101.145(3)(a)(a) The owner of a residential building shall install any smoke detector required under this section according to the directions and specifications of the manufacturer of the smoke detector.
101.145(3)(b)
(b) The owner of a residential building shall maintain any such smoke detector that is located in a common area of that residential building.
101.145(3)(c)
(c) The occupant of a unit in a residential building shall maintain any smoke detector in that unit, except that if an occupant who is not an owner, or a state, county, city, village or town officer, agent or employee charged under statute or municipal ordinance with powers or duties involving inspection of real or personal property, gives written notice to the owner that a smoke detector in the unit is not functional the owner shall provide, within 5 days after receipt of that notice, any maintenance necessary to make that smoke detector functional.
101.145(4)
(4) Requirement. The owner of a residential building the initial construction of which is commenced before, on or after May 23, 1978, shall install and maintain a functional smoke detector in the basement and at the head of any stairway on each floor level of the building and shall install a functional smoke detector either in each sleeping area of each unit or elsewhere in the unit within 6 feet of each sleeping area and not in a kitchen.
101.145(5)
(5) Penalty. Whoever violates this section shall forfeit to the state not more than $50 for each day of violation.
101.145(6)
(6) Department inspection and orders. The department may inspect all residential buildings, except the interior of private dwellings, as may be necessary to ensure compliance with this section. The department may inspect the interior of private dwellings at the request of the owner or renter as may be necessary to ensure compliance with this section. The department may issue orders as may be necessary to ensure compliance with this section.
101.15
101.15
Mines, tunnels, quarries and pits. 101.15(1)

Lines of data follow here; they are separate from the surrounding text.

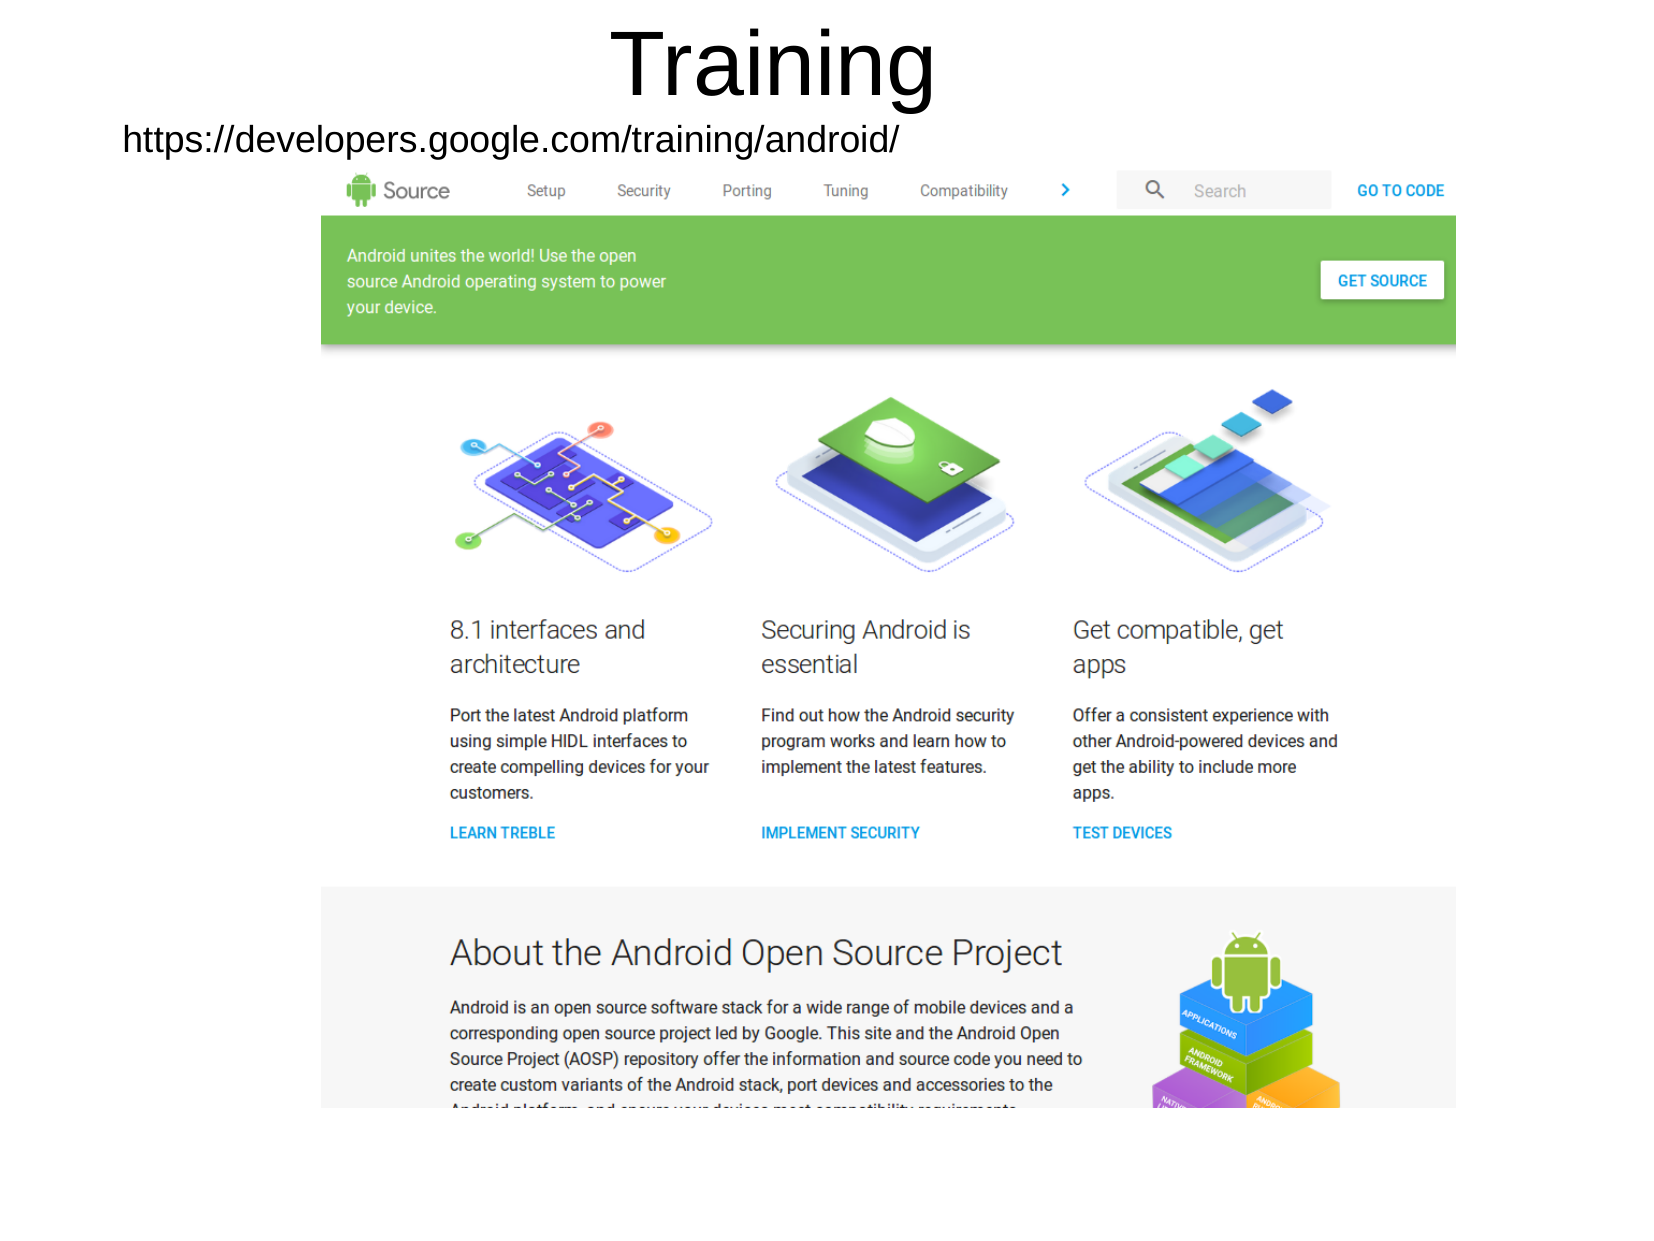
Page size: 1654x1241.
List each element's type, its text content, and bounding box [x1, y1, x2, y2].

text_box https://developers.google.com/training/android/ [107, 110, 916, 168]
title Training [30, 0, 1519, 134]
picture [321, 164, 1456, 1108]
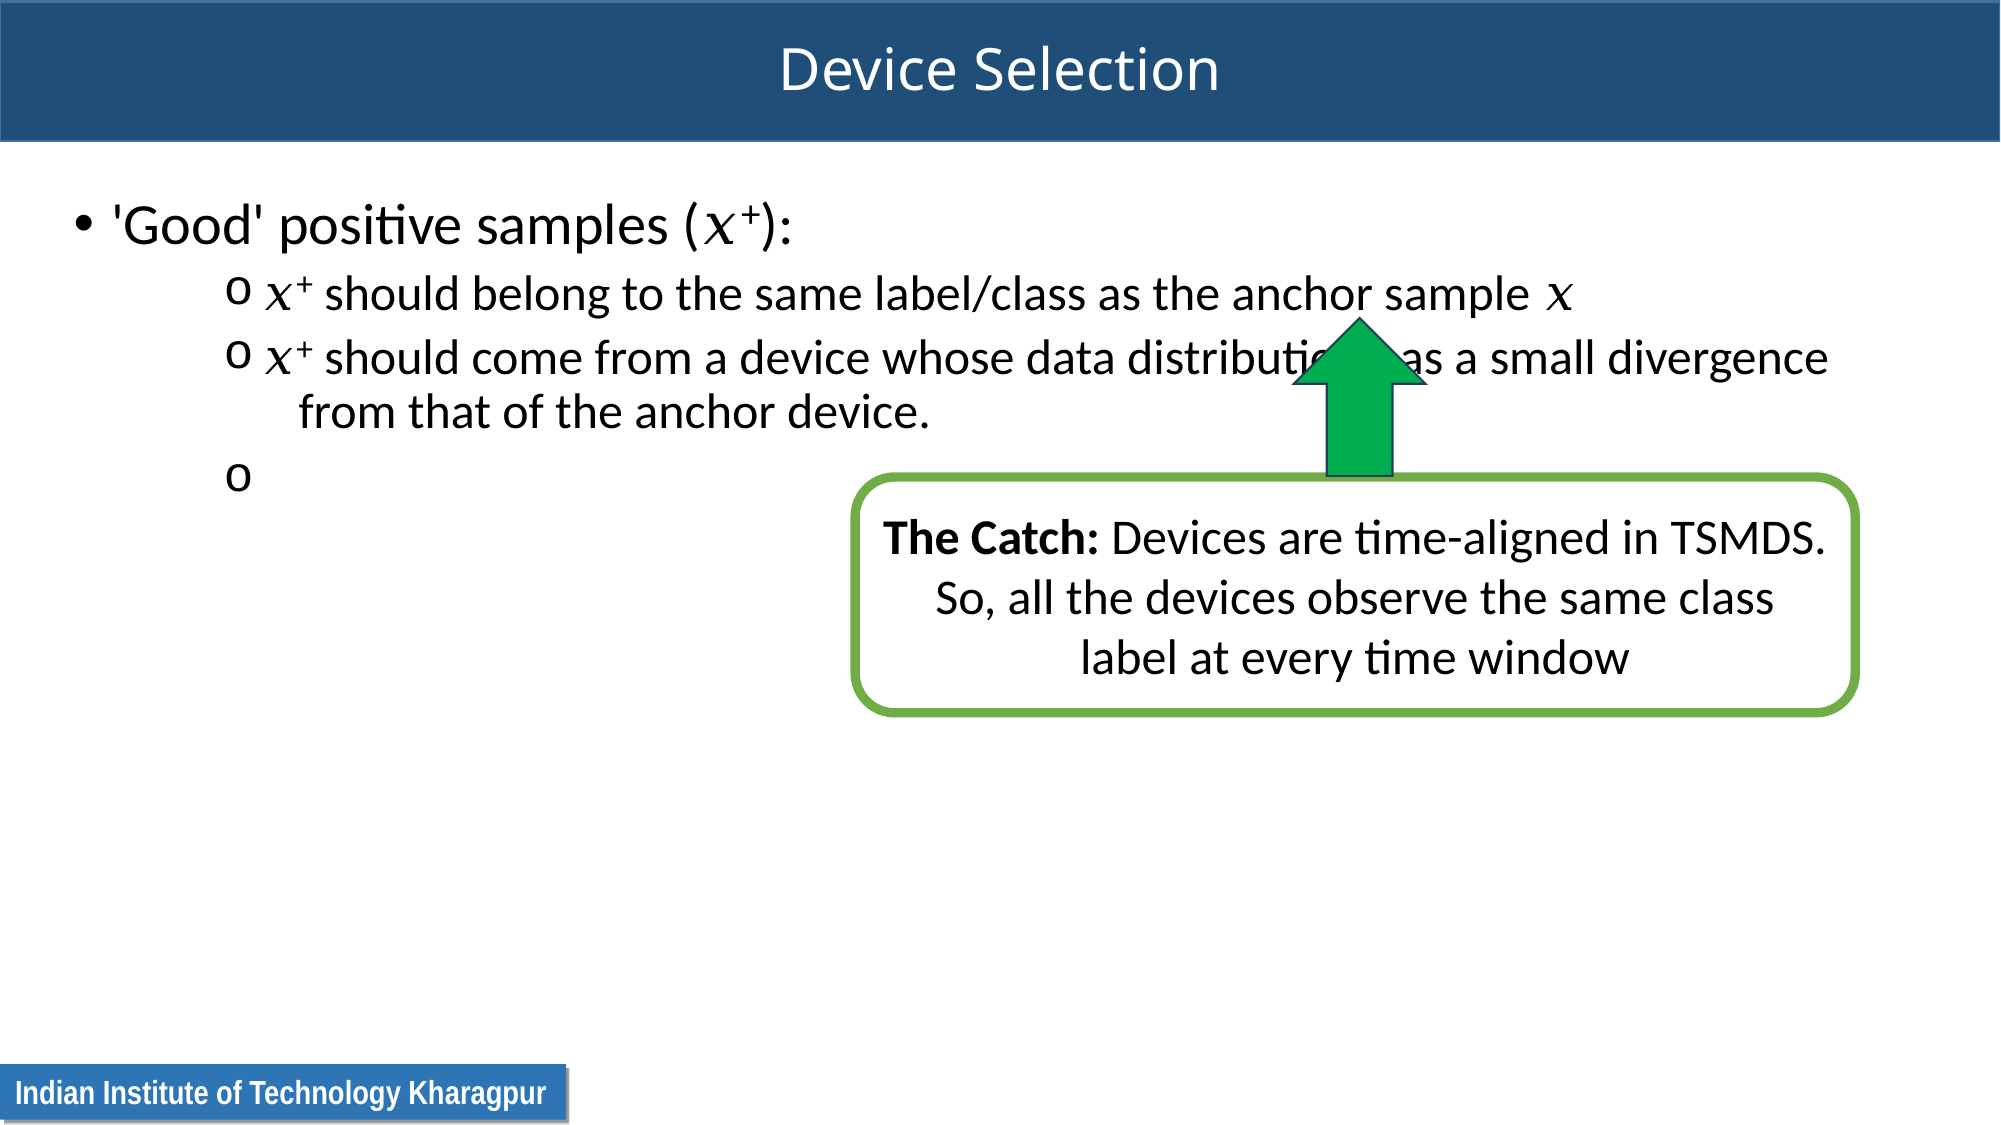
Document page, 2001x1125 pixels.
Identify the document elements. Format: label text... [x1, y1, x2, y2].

(1) If any shaft or workings of a mine, or any tunnel, trench, caisson, quarry, or gravel or sand pit is being operated or used in violation of the safety orders of the department applicable thereto, the owner or operator upon receiving notice of such violation from the department shall immediately cease such operation or use. The operation or use of such shaft or workings of a mine, or of such tunnel, trench, caisson, quarry or gravel or sand pit, shall not be resumed until such safety orders have been complied with.